**Study material**
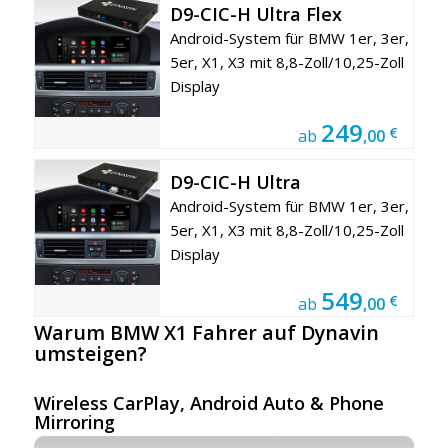
D9-CIC-H Ultra Flex
Android-System für BMW 1er, 3er,
5er, X1, X3 mit 8,8-Zoll/10,25-Zoll
Display
249
€
ab
,00
D9-CIC-H Ultra
Android-System für BMW 1er, 3er,
5er, X1, X3 mit 8,8-Zoll/10,25-Zoll
Display
549
€
ab
,00
Warum BMW X1 Fahrer auf Dynavin
umsteigen?
Wireless CarPlay, Android Auto & Phone
Mirroring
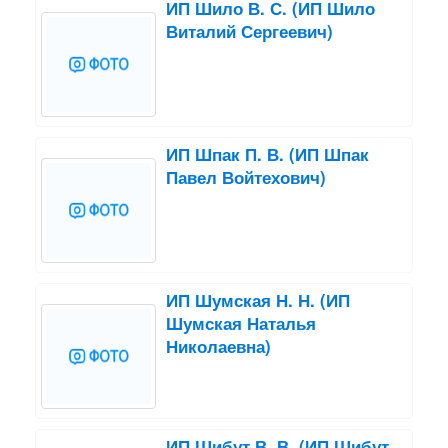
ИП Шило В. С. (ИП Шило
Виталий Сергеевич)
ИП Шпак П. В. (ИП Шпак
Павел Войтехович)
ИП Шумская Н. Н. (ИП
Шумская Наталья
Николаевна)
ИП Шибут В. В. (ИП Шибут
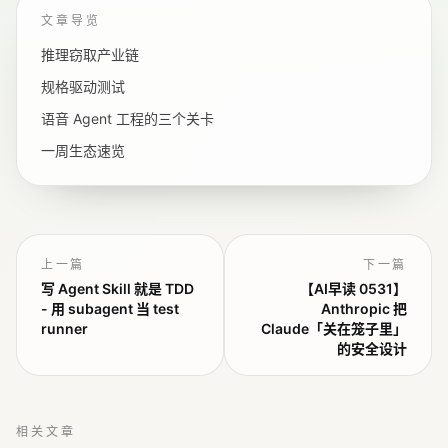
文章导览
推理窃取产业链
规格驱动测试
语音 Agent 工程的三个关卡
一周生态速览
上一篇
下一篇
写 Agent Skill 就是 TDD
【AI早读 0531】
- 用 subagent 当 test
Anthropic 把
runner
Claude「关在笼子里」
的安全设计
相关文章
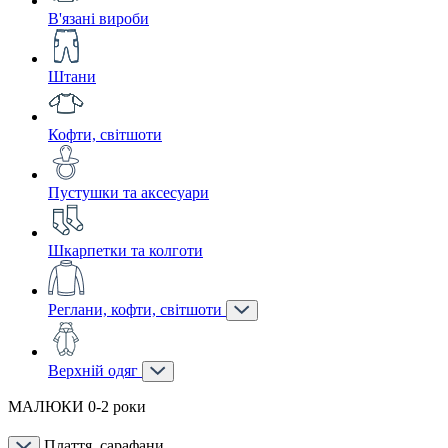
В'язані вироби
Штани
Кофти, світшоти
Пустушки та аксесуари
Шкарпетки та колготи
Реглани, кофти, світшоти
Верхній одяг
МАЛЮКИ 0-2 роки
Плаття, сарафани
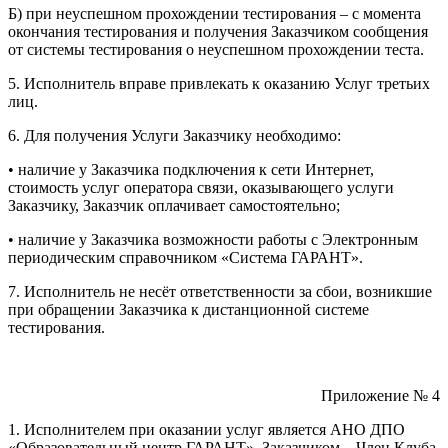
Б) при неуспешном прохождении тестирования – с момента
окончания тестирования и получения Заказчиком сообщения
от системы тестирования о неуспешном прохождении теста.
5. Исполнитель вправе привлекать к оказанию Услуг третьих
лиц.
6. Для получения Услуги Заказчику необходимо:
• наличие у Заказчика подключения к сети Интернет,
стоимость услуг оператора связи, оказывающего услуги
Заказчику, Заказчик оплачивает самостоятельно;
• наличие у Заказчика возможности работы с Электронным
периодическим справочником «Система ГАРАНТ».
7. Исполнитель не несёт ответственности за сбои, возникшие
при обращении Заказчика к дистанционной системе
тестирования.
Приложение № 4
1. Исполнителем при оказании услуг является АНО ДПО
«Образовательный центр ГАРАНТ», Заказчиком – Член Клуба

**Problem statement**
Each line holding "світшоти" in the records should be copied out.

**Expected answer**
Кофти, світшоти
Реглани, кофти, світшоти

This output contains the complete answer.